Wildlife authorities in both states have been monitoring the wolf’s peripatetic movements since September, when the 21/2-year-old set out from the Crater Lake area toward California. The young wolf, which frequently backtracked, had traveled nearly 800 miles by the end of November.
“He’s been moving erratically; we don’t know if he’s going to stay or going to go,” said Mark Stopher, an ecologist with the fish and game department. Stopher said wildlife officials are “excited and fascinated” by the movements of a member of a species that long ago had been driven out of California.

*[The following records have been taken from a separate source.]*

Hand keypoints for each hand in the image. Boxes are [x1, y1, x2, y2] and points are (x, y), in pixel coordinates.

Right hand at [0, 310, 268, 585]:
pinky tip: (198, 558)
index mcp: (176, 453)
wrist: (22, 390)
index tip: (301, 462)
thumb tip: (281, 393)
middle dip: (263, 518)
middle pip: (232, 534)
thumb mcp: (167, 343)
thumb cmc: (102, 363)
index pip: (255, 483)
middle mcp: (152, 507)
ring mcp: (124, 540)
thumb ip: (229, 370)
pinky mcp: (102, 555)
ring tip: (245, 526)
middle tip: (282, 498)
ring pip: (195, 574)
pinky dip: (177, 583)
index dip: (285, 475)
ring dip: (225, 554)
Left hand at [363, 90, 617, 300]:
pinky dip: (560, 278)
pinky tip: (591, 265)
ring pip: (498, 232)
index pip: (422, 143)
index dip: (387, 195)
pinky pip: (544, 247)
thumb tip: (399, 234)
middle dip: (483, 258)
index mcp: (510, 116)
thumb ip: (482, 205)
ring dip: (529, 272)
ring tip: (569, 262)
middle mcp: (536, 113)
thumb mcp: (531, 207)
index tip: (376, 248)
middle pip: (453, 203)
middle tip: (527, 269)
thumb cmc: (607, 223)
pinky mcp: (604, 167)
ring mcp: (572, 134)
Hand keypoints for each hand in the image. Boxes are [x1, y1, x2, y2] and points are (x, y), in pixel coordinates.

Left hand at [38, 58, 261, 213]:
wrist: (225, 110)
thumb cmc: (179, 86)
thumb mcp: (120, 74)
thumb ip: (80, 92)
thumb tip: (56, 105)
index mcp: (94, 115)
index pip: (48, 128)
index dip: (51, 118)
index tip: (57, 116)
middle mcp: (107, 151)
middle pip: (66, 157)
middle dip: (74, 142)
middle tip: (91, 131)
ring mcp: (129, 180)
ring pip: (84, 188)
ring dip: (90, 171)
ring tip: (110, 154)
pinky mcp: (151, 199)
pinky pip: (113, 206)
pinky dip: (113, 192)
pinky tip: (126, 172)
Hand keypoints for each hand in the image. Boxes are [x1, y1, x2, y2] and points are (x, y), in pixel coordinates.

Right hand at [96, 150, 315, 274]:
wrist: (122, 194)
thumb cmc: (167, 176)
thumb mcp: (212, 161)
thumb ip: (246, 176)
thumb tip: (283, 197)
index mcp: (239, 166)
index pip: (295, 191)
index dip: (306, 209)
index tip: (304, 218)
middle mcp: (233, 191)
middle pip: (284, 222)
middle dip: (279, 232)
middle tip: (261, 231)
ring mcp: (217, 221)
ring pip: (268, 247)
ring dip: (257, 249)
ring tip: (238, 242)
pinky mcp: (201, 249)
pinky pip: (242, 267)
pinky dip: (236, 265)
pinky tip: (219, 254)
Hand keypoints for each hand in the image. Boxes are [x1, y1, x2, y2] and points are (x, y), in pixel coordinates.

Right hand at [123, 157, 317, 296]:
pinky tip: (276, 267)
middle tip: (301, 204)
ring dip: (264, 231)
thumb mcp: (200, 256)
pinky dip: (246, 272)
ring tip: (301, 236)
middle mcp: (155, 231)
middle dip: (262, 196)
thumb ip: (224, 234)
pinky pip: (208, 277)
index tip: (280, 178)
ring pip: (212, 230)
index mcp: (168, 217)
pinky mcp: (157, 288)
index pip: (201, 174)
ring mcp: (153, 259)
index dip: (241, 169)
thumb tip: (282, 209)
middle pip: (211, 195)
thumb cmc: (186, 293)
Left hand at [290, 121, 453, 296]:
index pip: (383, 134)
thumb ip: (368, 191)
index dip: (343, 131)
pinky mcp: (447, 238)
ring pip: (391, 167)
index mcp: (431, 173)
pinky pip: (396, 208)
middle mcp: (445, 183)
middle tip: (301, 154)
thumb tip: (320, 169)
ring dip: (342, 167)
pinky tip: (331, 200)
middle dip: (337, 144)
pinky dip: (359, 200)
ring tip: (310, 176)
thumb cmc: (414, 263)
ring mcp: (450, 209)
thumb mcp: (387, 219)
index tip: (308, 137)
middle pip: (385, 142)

“I go to the Rockies every year, to Idaho,” Stopher said. “The place where I hunt has wolves. It’s really quite something to come across their tracks in the snow. It changes the air. It adds a wildness. This is why we are in this business.”
Despite the fascination they hold for many, wolves have long been unwelcome in much of the West. Ranchers and hunters led efforts that nearly eradicated the predator in the lower 48 states by the 1930s.
Wolves began to repopulate in northern Montana in the 1980s and the animal was placed under the protection of the Endangered Species Act. In the mid-1990s, 66 Canadian wolves were released in Yellowstone National Park and central Idaho.
As of last year, the Northern Rocky Mountain population had grown to an estimated 1,651 wolves. But that number is dropping in the wake of hunts approved in Montana and Idaho after Congress earlier this year removed endangered species protections over much of the population.